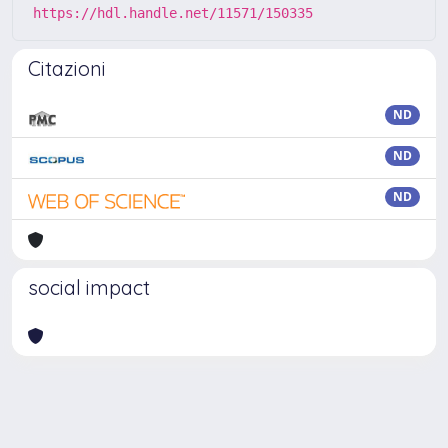
https://hdl.handle.net/11571/150335
Citazioni
ND
ND
ND
social impact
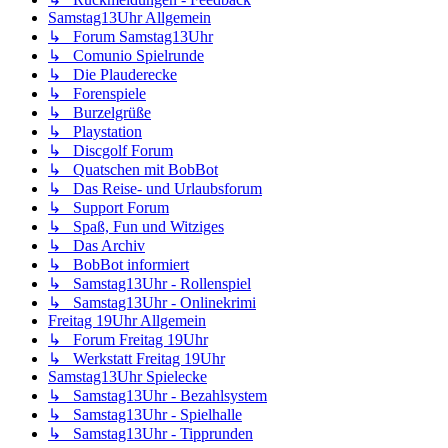
Samstag13Uhr Allgemein
↳ Forum Samstag13Uhr
↳ Comunio Spielrunde
↳ Die Plauderecke
↳ Forenspiele
↳ Burzelgrüße
↳ Playstation
↳ Discgolf Forum
↳ Quatschen mit BobBot
↳ Das Reise- und Urlaubsforum
↳ Support Forum
↳ Spaß, Fun und Witziges
↳ Das Archiv
↳ BobBot informiert
↳ Samstag13Uhr - Rollenspiel
↳ Samstag13Uhr - Onlinekrimi
Freitag 19Uhr Allgemein
↳ Forum Freitag 19Uhr
↳ Werkstatt Freitag 19Uhr
Samstag13Uhr Spielecke
↳ Samstag13Uhr - Bezahlsystem
↳ Samstag13Uhr - Spielhalle
↳ Samstag13Uhr - Tipprunden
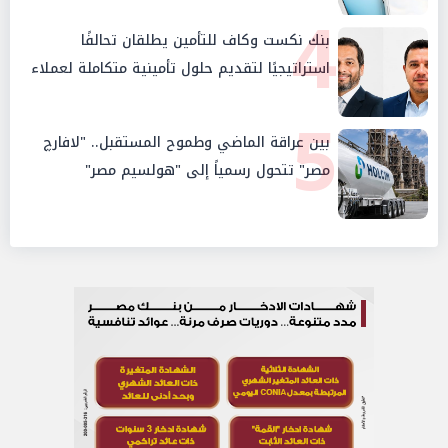
4
بنك نكست وكاف للتأمين يطلقان تحالفًا
استراتيجيًا لتقديم حلول تأمينية متكاملة لعملاء
البنك
5
بين عراقة الماضي وطموح المستقبل.. "لافارچ
مصر" تتحول رسمياً إلى "هولسيم مصر"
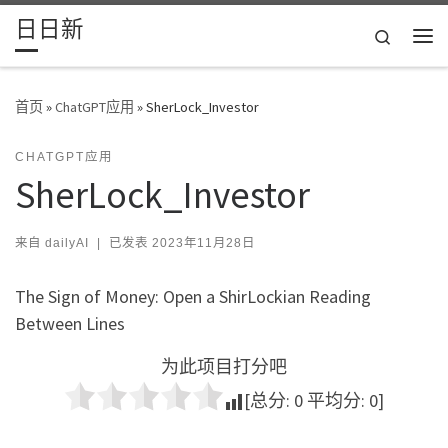
日日新
Skip to content
Search
主
首页
»
ChatGPT应用
»
SherLock_Investor
CHATGPT应用
SherLock_Investor
来自
dailyAI
|
已发表
2023年11月28日
The Sign of Money: Open a ShirLockian Reading
Between Lines
为此项目打分吧
[总分:
0
平均分:
0
]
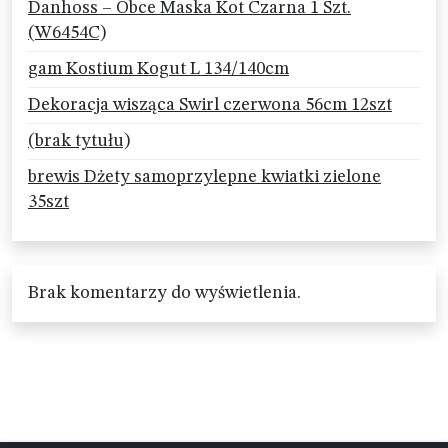
Danhoss – Obce Maska Kot Czarna 1 Szt.
(W6454C)
gam Kostium Kogut L 134/140cm
Dekoracja wisząca Swirl czerwona 56cm 12szt
(brak tytułu)
brewis Dżety samoprzylepne kwiatki zielone
35szt
Brak komentarzy do wyświetlenia.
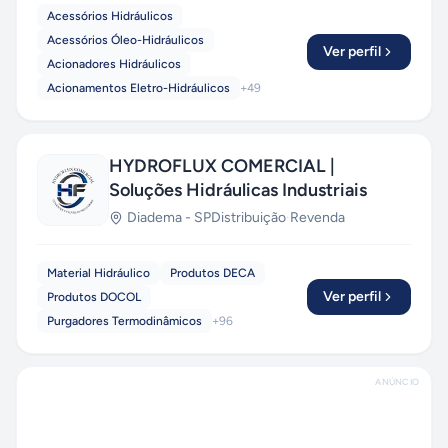
Acessórios Hidráulicos
Acessórios Óleo-Hidráulicos
Ver perfil
Acionadores Hidráulicos
Acionamentos Eletro-Hidráulicos
+
49
HYDROFLUX COMERCIAL |
Soluções Hidráulicas Industriais
Diadema
-
SP
Distribuição
·
Revenda
Material Hidráulico
Produtos DECA
Ver perfil
Produtos DOCOL
Purgadores Termodinâmicos
+
96
ANÚNCIO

# Written task
Write out each line of the listing above, exactly, from its first line to the line holding "Forum Freitag 19Uhr", inclusive. Skip the pictures.

# Answer for this exercise
https://hdl.handle.net/11571/150335
Citazioni
ND
ND
ND
social impact
Samstag13Uhr Allgemein
↳ Forum Samstag13Uhr
↳ Comunio Spielrunde
↳ Die Plauderecke
↳ Forenspiele
↳ Burzelgrüße
↳ Playstation
↳ Discgolf Forum
↳ Quatschen mit BobBot
↳ Das Reise- und Urlaubsforum
↳ Support Forum
↳ Spaß, Fun und Witziges
↳ Das Archiv
↳ BobBot informiert
↳ Samstag13Uhr - Rollenspiel
↳ Samstag13Uhr - Onlinekrimi
Freitag 19Uhr Allgemein
↳ Forum Freitag 19Uhr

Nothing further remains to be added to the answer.